Troilo I de' Rossi (c. 1462 - 3 June 1521) was an Italian condottiero and the first marquess of San Secondo.

==Life==
A son of Giovanni Rossi "il Diseredato" and Angela Scotti Douglas, he was born in San Secondo. He took part in French King Louis XII's conquest of the duchy of Milan in 1500, during which many lands taken from his grandfather by Ludovico Sforza ("il Moro") and ending up in the hands of members of the Sforza family were restored to him. However, it proved impossible to restore to him all the lands his family had controlled in the time of Pier Maria II and it was possibly as compensation for this fact that Louis made him marquess of San Secondo on 15 August 1502. Louis also made him a senator of Milan in 1505 and allowed him to accept the inheritance left him by his uncle Bertrando in 1502 in return for a payment of 8000 florins and the promise never to rehabilitate his cousin Filippo Maria, Troilo's bitter rival and the designated heir of Pier Maria II.

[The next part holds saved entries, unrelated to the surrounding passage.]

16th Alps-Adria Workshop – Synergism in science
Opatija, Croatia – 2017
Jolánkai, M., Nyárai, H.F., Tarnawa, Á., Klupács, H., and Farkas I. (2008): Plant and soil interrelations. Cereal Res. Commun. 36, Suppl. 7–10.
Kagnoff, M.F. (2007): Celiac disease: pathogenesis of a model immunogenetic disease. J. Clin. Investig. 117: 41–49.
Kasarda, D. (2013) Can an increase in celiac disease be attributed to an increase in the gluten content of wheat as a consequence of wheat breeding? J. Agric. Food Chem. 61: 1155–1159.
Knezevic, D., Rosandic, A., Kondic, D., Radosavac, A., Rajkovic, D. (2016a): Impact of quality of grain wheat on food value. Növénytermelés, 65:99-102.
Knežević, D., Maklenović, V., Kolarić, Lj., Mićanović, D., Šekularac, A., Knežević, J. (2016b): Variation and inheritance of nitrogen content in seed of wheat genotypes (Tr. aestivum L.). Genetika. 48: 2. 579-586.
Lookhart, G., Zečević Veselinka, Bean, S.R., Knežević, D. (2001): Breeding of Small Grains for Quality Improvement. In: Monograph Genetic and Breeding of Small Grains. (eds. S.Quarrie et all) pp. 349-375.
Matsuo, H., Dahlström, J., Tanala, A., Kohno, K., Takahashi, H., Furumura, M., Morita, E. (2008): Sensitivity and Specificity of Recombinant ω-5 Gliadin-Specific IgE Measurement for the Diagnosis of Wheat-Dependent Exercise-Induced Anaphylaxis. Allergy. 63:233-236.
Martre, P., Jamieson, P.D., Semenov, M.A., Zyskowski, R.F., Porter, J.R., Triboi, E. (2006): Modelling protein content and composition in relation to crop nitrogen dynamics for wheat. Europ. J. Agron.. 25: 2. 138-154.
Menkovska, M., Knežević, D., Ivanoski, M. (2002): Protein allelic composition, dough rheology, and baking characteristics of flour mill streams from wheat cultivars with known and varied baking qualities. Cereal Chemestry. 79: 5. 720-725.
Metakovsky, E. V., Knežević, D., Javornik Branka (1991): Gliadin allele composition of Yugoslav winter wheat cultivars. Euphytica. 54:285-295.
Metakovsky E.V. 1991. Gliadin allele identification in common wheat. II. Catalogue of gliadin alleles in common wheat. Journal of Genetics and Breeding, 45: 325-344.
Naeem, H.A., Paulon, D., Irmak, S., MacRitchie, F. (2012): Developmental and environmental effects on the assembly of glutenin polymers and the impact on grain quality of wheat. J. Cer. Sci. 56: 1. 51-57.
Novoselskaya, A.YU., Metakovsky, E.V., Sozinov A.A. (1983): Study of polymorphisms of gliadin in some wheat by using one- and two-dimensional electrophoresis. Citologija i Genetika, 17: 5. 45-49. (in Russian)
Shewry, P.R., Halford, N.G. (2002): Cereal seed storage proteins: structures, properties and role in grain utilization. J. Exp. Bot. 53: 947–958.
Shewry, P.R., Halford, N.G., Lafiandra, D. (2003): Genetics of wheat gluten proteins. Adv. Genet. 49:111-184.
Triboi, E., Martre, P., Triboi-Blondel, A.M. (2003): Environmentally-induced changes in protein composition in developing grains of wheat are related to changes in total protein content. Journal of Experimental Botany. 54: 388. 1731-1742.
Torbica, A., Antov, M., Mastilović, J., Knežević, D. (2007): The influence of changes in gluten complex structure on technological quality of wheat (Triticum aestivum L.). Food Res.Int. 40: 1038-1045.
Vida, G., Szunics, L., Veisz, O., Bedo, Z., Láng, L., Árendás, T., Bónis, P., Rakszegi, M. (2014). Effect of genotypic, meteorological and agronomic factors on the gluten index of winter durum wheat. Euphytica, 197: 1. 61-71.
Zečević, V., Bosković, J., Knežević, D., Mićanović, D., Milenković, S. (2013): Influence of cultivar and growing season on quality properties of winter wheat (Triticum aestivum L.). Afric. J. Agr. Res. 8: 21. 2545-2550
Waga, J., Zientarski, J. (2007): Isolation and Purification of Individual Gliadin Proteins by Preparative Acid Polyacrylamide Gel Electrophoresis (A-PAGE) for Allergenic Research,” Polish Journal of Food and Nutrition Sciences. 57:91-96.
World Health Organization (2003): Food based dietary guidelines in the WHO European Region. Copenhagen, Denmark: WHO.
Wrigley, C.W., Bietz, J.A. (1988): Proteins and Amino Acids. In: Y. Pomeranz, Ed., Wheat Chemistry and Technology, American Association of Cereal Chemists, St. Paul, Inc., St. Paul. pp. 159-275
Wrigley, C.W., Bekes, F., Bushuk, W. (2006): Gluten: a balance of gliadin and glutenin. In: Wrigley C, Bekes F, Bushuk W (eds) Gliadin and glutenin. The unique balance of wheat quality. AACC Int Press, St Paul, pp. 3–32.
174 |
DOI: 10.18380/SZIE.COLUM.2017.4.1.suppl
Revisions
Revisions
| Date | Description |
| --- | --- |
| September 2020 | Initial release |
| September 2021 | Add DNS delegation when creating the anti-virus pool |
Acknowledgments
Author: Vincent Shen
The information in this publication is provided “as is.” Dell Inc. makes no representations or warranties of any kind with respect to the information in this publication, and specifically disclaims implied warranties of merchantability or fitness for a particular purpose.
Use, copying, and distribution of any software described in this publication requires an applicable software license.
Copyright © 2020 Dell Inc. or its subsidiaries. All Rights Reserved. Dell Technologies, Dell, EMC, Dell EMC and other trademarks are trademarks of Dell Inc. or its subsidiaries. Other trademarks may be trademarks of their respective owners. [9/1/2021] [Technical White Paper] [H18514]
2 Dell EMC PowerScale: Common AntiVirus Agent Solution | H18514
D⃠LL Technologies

He restored the Rocca dei Rossi at San Secondo, rebuilding its bastions and towers, which had been demolished during the war with the Sforza, and expanding the defensive perimeter. He died there in June 1521, leaving the marquisate weak - his heirs were still in their minority and so the Rossi of Corniglio tried to take advantage of the situation with a force led by Filippo Maria and Bernardo, descendants of Guido de' Rossi, the son Pier Maria II had chosen to succeed himself.

==Marriage and issue==
In 1503 he married countess Bianca Riario, daughter of Girolamo Riario, lord of Imola and sister of Giovanni dalle Bande Nere, pope Sixtus IV's nephew and pope Julius II's cousin. They had nine children:
- Costanza (1503–?), married Girolamo degli Albizzi di Firenze;
- Pietro Maria (1504–1547), 2nd marquess of San Secondo, married Camilla Gonzaga, daughter of Giovanni Gonzaga, lord of Vescovato;
- Gian Girolamo (1505–1564), bishop of Pavia;
- Angela (1506–1573), married Vitello Vitelli and later Alessandro Vitelli;
- Bertrando (1508–1527), soldier in the army of Charles V, Holy Roman Emperor;
- Alessandro (1512-?), deaf and dumb, soldier;
- Ettore (1515–1555), apostolic protonotary
- Camilla (1516–1543), married Girolamo Pallavicino, marquess of Cortemaggiore;
- Giulio Cesare (1519–1554), married Maddalena Sanseverino (?-1551), countess of Cajazzo and Colorno, daughter of Roberto Ambrogio Sanseverino, count of Cajazzo.